Dopo quella sera, tra me e Andrew si instaurò uno strano rapporto. Per la prima volta condividevamo qualcosa diverso dal rapporto amore-odio perenne: un segreto; il mio segreto. Il vino quel giorno doveva avermi giocato brutti scherzi se, tra tante persone al mondo, ero arrivata a dire una cosa così intima proprio ad Andrew. Se mi capitava di pensarci, ancora non ci credevo. Nemmeno la mia migliore amica ne era a conoscenza, ma lui si. Quella faceva parte delle cose che tanto adoravo chiamare assurde coincidenze della vita.

"E se andassimo al McDonald's, per pranzo?" Cher chiese, attirando immediatamente la mia attenzione. Se avessi potuto, avrei fatto della mia casa il Mc. "Assolutamente d'accordo."

"Parla per te, io devo pensare alla mia linea." Andrew disse, quasi senza rendersi conto di quanto risultassero assurde quelle parole, dette dal prototipo esatto di maschio alfa, quale era.

"Primadonna." Lo derisi, alzando gli occhi al cielo.

"Ehi!" Lui disse, punzecchiandomi un fianco. Sembrava averci preso gusto ormai. "Per la cronaca, ero ironico."

"Va bene, primadonna." Continuai, regalandogli un sorriso falso ma al contempo comprensivo.

"Se mi chiami ancora una volta primadonna, giuro che ti faccio rivivere tutti i motivi per cui sei convinta di odiarmi." Mi minacciò il gran maschione, puntandomi anche un dito contro per rendere il tutto più minaccioso.

"Convinta? Piuttosto sicura." Lo corressi, puntigliosamente, anche se dovevo ammettere che, ultimamente, la sua presenza era più accettabile. Accettabile, non piacevole. "E questa suona proprio come una frase che direbbe una classica primadonna."

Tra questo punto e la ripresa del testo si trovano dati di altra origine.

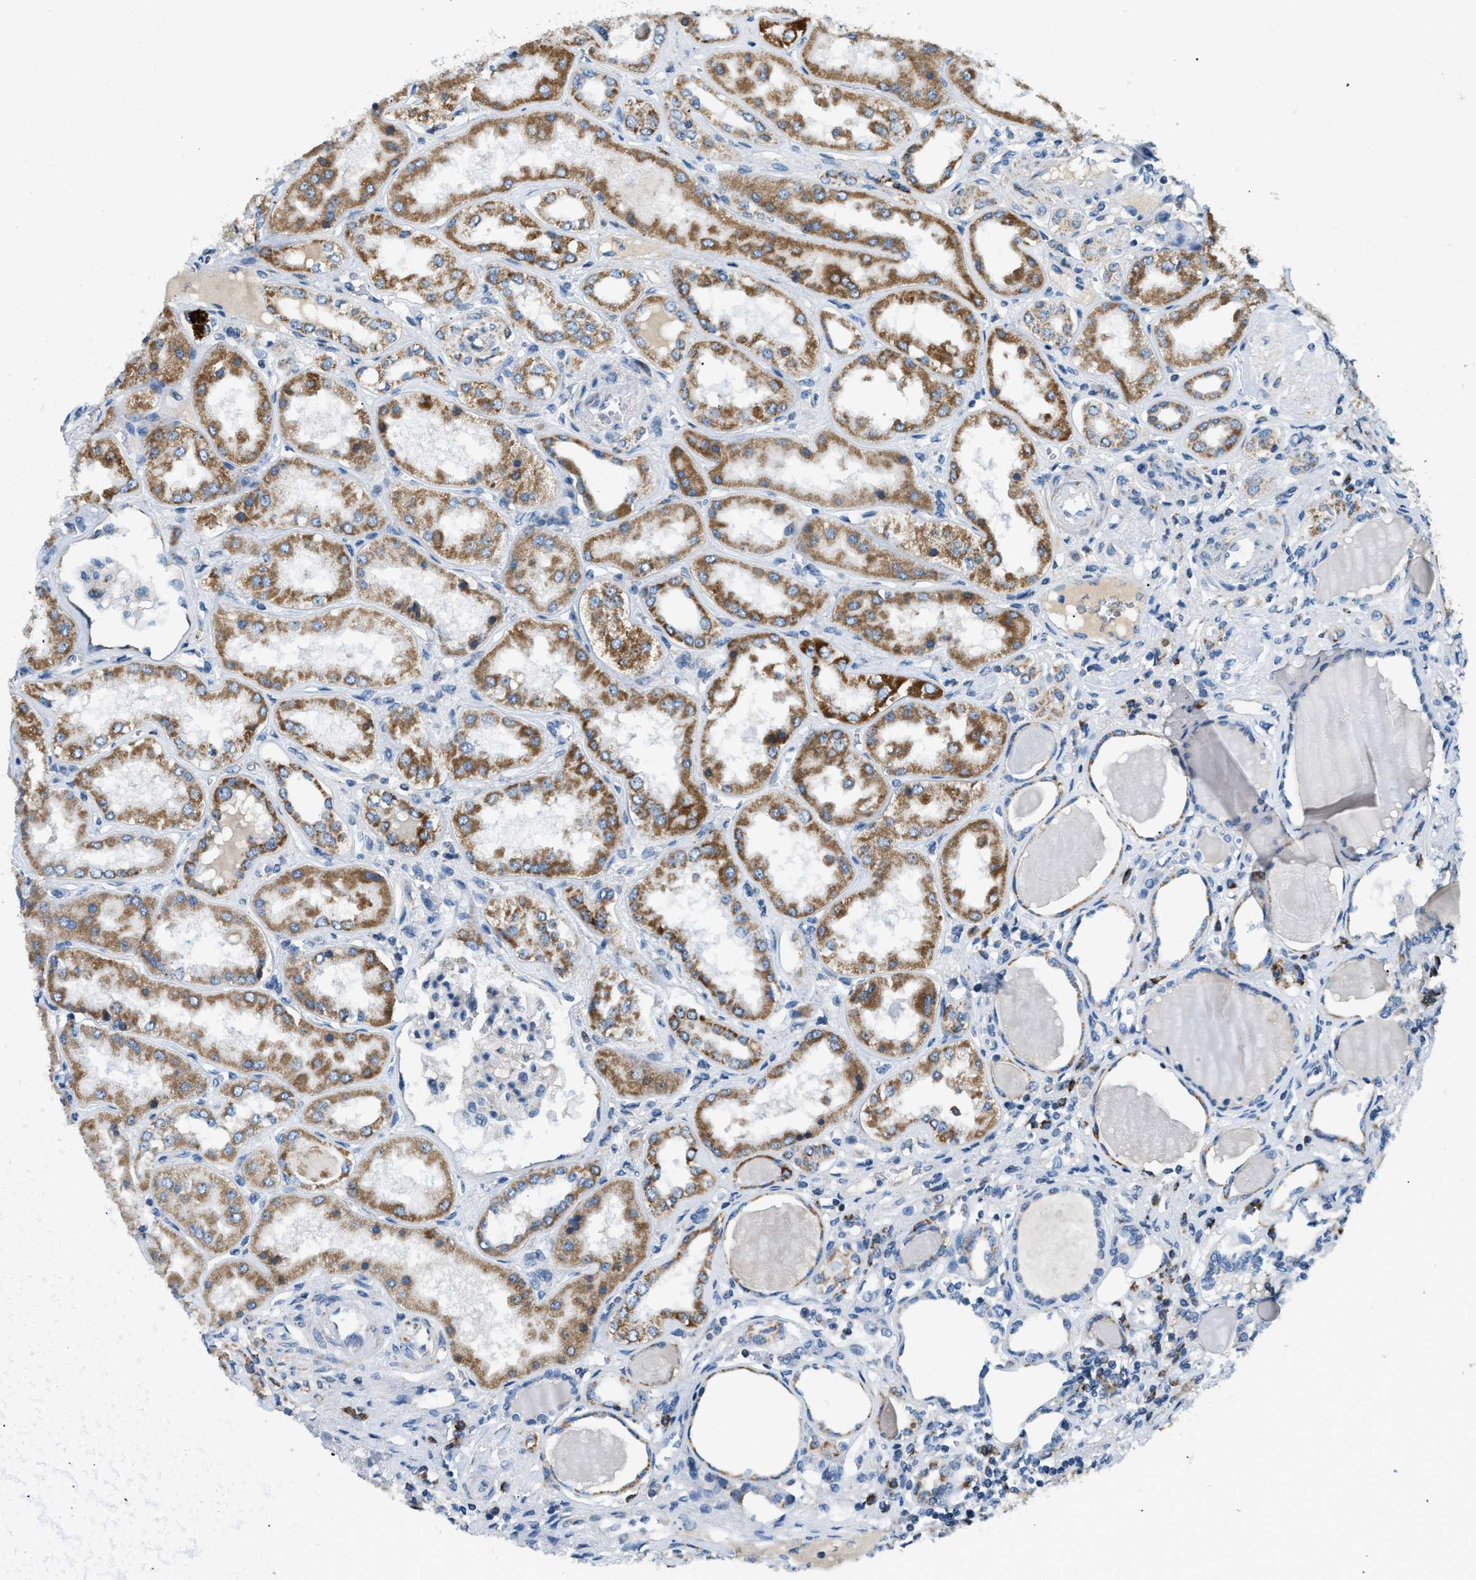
{"staining": {"intensity": "negative", "quantity": "none", "location": "none"}, "tissue": "kidney", "cell_type": "Cells in glomeruli", "image_type": "normal", "snomed": [{"axis": "morphology", "description": "Normal tissue, NOS"}, {"axis": "topography", "description": "Kidney"}], "caption": "Photomicrograph shows no significant protein expression in cells in glomeruli of benign kidney. (DAB immunohistochemistry (IHC), high magnification).", "gene": "ACADVL", "patient": {"sex": "female", "age": 56}}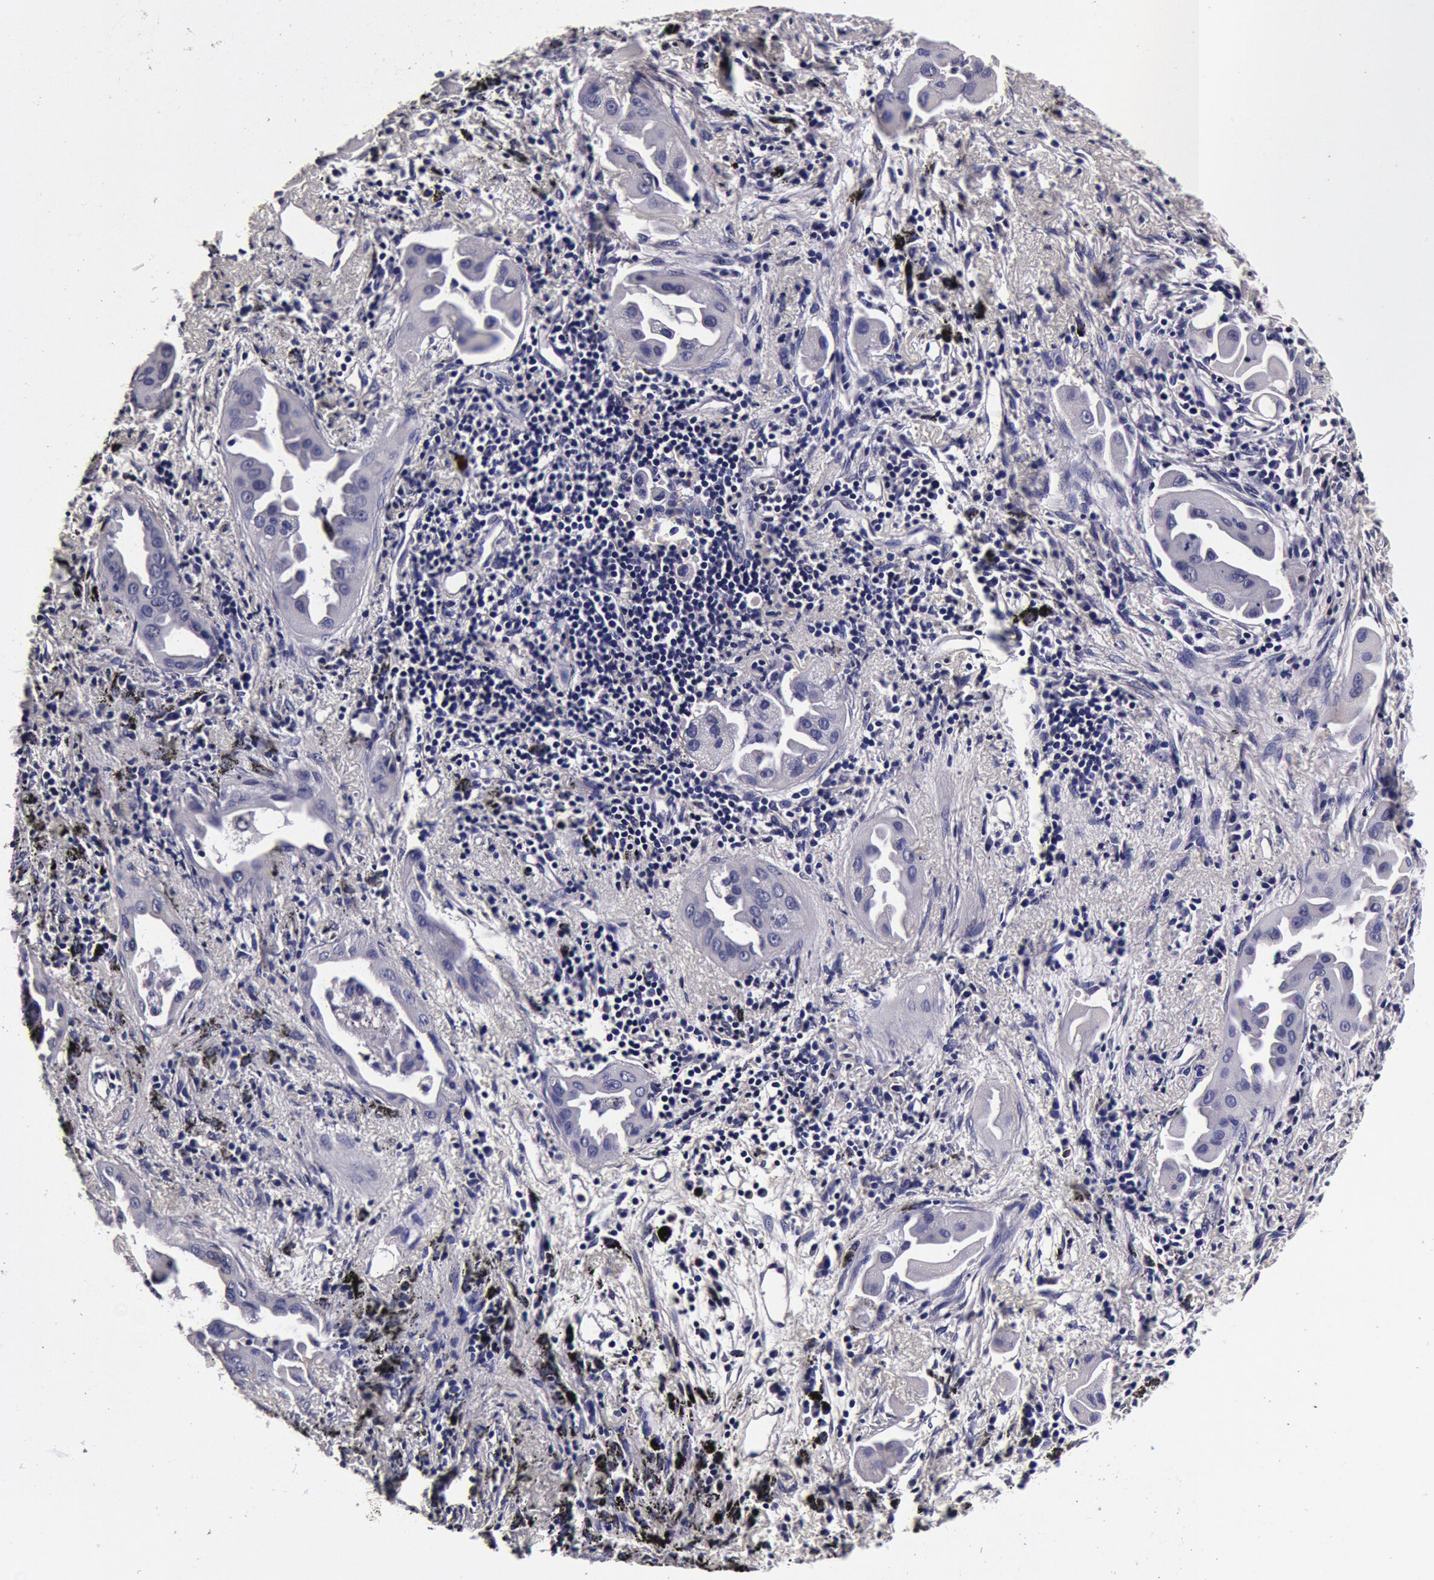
{"staining": {"intensity": "negative", "quantity": "none", "location": "none"}, "tissue": "lung cancer", "cell_type": "Tumor cells", "image_type": "cancer", "snomed": [{"axis": "morphology", "description": "Adenocarcinoma, NOS"}, {"axis": "topography", "description": "Lung"}], "caption": "Lung adenocarcinoma stained for a protein using immunohistochemistry exhibits no positivity tumor cells.", "gene": "CCDC22", "patient": {"sex": "male", "age": 68}}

Notai con la coda degli occhi Cher sbuffare rumorosamente, aggrappandosi al braccio di Carter, che ormai era il suo ragazzo a tutti gli effetti. Ancora non mi abituavo a tutto ciò, ma vederli felici, in un certo senso, mi rallegrava. Certo, tralasciando le volte in cui, dopo una giornata pesante, ero costretta a starmene nella stanza di Andrew, dato che lei e mio fratello occupavano la mia. E non era nemmeno bello sentire i loro guaiti animaleschi, dato che condividevamo, tra le nostre stanze, la stessa parete.

Ad ogni modo, Cher e Carter si avviarono verso l'uscita del college, io e Andrew li seguimmo in automatico, ma non prima che lui mi rispondesse. "Adesso ti faccio vedere io di cosa è capace una primadonna."

Non feci nemmeno in tempo a comprendere le sue parole, che lo sentii afferrarmi per le ginocchia e caricarmi sulla sua spalla. Lasciai sfuggire dalle mie labbra un lamento esasperato, colpendogli con un pugno la schiena. "Devi smetterla di trattarmi come un sacco di patate!" Sbraitai, i miei lunghi capelli sfioravano il pavimento ed ondeggiavano a un ritmo dettato dal passo costante di Andrew.

"I sacchi di patate non sono così fastidiosi." Mi punzecchiò, tendendomi stretta a lui dalle cosce. Le sue mani emanavano un forte calore lungo tutte le mie gambe, come faceva ad avere così perennemente caldo? Io sentii prepotentemente tutti gli spifferi che si insinuarono sotto il mio maglione, sollevato leggermente a causa dell'innaturale posizione in cui ero costretta.

"Quando mi farai scendere ti ucciderò con le mie stesse mani. E non avrai nemmeno il tempo di implorare per il perdono." Sibilai, aggrappandomi alla sua t-shirt quando simulò il lasciarmi dalle cosce, facendomi quasi sembrare di cadere. Anche se il tutto durò qualche attimo, non riuscii ad evitare che il mio cuore iniziasse a martellare nel petto a causa dello spavento.